▸ **Seitenauszug**:

══════

Mir tun die Wägen im Mägen weh!

duden buch

Toilettenwägen, Bollerwägen, Einkaufswägen und Gebrauchtwägen, der Umlaut Ä macht sich inflationär in Wörtern breit, in die er nicht hinein gehört.
Zumindest nach meinem Sprachgefühl. Mich stören ja schon die Feinstäube und oft genug die Gelder.
Gerade in Nachrichtensendungen stößt es mir immer wieder sauer auf, wenn der Plural in etwas kranker Form gebildet wird.

Oft ist es vom Sinn her einfach falsch. Für die Unterbringung der Flüchtlinge wird viel Geld benötigt. In den Nachrichten wird aber gesagt: „Für die Unterbringung werden viele Gelder benötigt.“
Ohne weitere Spezifizierung, daß etwa Geld aus verschiedenen Quellen kommt, ist die Pluralform Gelder hier eher unangebracht.

Und unsere Umwelt wird von Feinstaub belastet.
Nur Fachleute, die diesen Staub in verschiedene Unterklassen/-sorten unterteilen, können dann eventuell von Feinstäuben sprechen.

Bei den Wägen ist es ein wenig anders.

Hier wäre, und das wissen auch die meisten, die den Plural da mit Ä verderben, das A richtiger: der Wagen, die Wagen.

Ich stamme aus dem Ruhrgebiet, also einer Gegend die durchaus nicht dialekt- und slangfrei ist, deren Sprache aber hier in meiner nunmehr süddeutschen Heimat als Hochdeutsch bzw. „nach der Schrift geschwätzt“ empfunden wird.
Da klingt der Plural mit Ä in meinen Ohren sehr fremd und falsch.

Aber Sprache ist lebendig und nicht der Duden bestimmt, was richtig ist, sondern die Sprecher des Deutschen bestimmen letztendlich was Eingang in den Duden findet. Dieser bildet also ab, was landläufig in Verwendung ist und schlägt es dann als richtig bzw. als Richtschnur vor.

Dazu habe ich hier einige interessante Einlassungen gefunden:

Darf man das Wort Wägen schreiben?
„Na ja, wenn man aber in Süddeutschland Wägen sagt, dann wird man doch wohl auch Wägen schreiben dürfen.“

Liebe Frau Laut: „Schreiben kann man so. Aber sprachllich richtig ist es nicht. Die deutsche Sprache orientiert sich an der Standardlautung, auch Hochdeutsch oder Theaterdeutsch genannt. So spricht zwar keiner in Deutschland, Österreich oder der Schweiz, sondern nur die Sprecher(innen) der Tagesschau oder und die Schauspieler(innen) im Theater. Aber seit der Rechtschreibreform von 1901 gilt diese Standardlautung als Grundlage für die Schreibung.

══════

▸ **Datensätze**:
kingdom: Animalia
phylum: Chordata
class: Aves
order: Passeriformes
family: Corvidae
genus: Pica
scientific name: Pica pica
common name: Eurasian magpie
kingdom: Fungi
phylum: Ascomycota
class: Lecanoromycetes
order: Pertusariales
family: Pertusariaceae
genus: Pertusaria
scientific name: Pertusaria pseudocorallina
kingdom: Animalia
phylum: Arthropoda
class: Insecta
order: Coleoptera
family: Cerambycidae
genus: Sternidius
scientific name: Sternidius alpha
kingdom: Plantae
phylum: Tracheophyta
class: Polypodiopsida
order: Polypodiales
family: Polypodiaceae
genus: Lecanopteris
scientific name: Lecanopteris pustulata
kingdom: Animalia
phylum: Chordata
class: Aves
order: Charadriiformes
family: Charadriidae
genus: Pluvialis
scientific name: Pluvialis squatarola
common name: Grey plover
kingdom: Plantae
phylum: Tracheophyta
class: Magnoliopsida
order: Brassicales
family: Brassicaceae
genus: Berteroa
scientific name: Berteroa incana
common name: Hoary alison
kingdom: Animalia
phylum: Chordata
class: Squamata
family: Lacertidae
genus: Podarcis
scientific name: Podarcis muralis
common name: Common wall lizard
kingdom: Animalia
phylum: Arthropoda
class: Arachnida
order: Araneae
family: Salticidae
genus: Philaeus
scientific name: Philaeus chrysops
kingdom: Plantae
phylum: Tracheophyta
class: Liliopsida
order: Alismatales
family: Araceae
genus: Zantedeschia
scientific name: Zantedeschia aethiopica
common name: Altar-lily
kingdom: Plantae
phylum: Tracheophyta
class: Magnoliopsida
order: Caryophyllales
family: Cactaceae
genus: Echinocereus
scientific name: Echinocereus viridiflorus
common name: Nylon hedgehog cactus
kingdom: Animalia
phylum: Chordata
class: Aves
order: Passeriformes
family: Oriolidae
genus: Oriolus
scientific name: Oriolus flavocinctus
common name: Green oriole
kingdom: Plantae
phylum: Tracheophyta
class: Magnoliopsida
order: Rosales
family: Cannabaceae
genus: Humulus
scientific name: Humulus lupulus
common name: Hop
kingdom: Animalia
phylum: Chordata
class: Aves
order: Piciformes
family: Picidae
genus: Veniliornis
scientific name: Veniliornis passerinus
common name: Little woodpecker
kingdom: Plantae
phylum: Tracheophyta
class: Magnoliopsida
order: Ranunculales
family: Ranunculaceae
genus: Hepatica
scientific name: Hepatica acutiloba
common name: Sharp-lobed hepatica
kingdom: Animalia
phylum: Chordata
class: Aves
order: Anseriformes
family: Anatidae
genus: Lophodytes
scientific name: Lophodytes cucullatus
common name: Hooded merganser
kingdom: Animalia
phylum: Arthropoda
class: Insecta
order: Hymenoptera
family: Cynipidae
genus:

══════

▸ **Schriftliche Anweisung 1**:
Welche zusammengesetzten Wörter auf „-wägen“ nennt der Text über den Plural mit Ä? Zähle alle auf.
▸ **Schriftliche Anweisung 2**:
Gib aus dem Text über den Plural mit Ä die Stelle von „Bei den Wägen“ bis einschließlich „Wagen, die Wagen.“ wortgetreu wieder.
▸ **Schriftliche Anweisung 3**:
Fahre mit dem Text über den Plural mit Ä im Anschluss an seinen letzten Satz fort.

▸ **Antwort 1**:
Toilettenwägen, Bollerwägen, Einkaufswägen, Gebrauchtwägen

▸ **Antwort 2**:
Bei den Wägen ist es ein wenig anders.

Hier wäre, und das wissen auch die meisten, die den Plural da mit Ä verderben, das A richtiger: der Wagen, die Wagen.

▸ **Antwort 3**:
Kurz: Ein Wagen bleibt ein Wagen und viele Wagen auch.“

Darauf antwortete aber jemand:

So einfach ist die Sache nicht: Das Wort „Wagen“ erfährt eine regionale Zuordnung – wie der Duden sie auch in der 25. Ausgabe vorgibt: Plural: süddt. auch Wägen.
Übrigens hat sich Konrad Duden auch schon 1880 dafür entschieden, diese Pluralform einzutragen. Er hatte auch allen Grund dazu: Diese Pluralform ist im Gebrauch und genau das wird angezeigt. Im Link
http://www.philhist.uni-augsburg.de/lehrstuehle/germanistik/sprachwissenschaft/ada/runde_3/f02a-b/
findet ihr eine Übersicht zur geografischen Verteilung der von Wagen und Wägen. Das ist sehr spannend. In diesem Artikel wird auch gleich noch ein Grund mitgeliefert, warum dieser Plural überhaupt existiert: Im Gegensatz zu „der Wagen – die Wagen“ wird der Numerusunterschied mit „der Wagen – die Wägen“ deutlicher gekennzeichnet.
Wiktionary arbeitet hier mit den Begriffen Plural 1 und Plural 2.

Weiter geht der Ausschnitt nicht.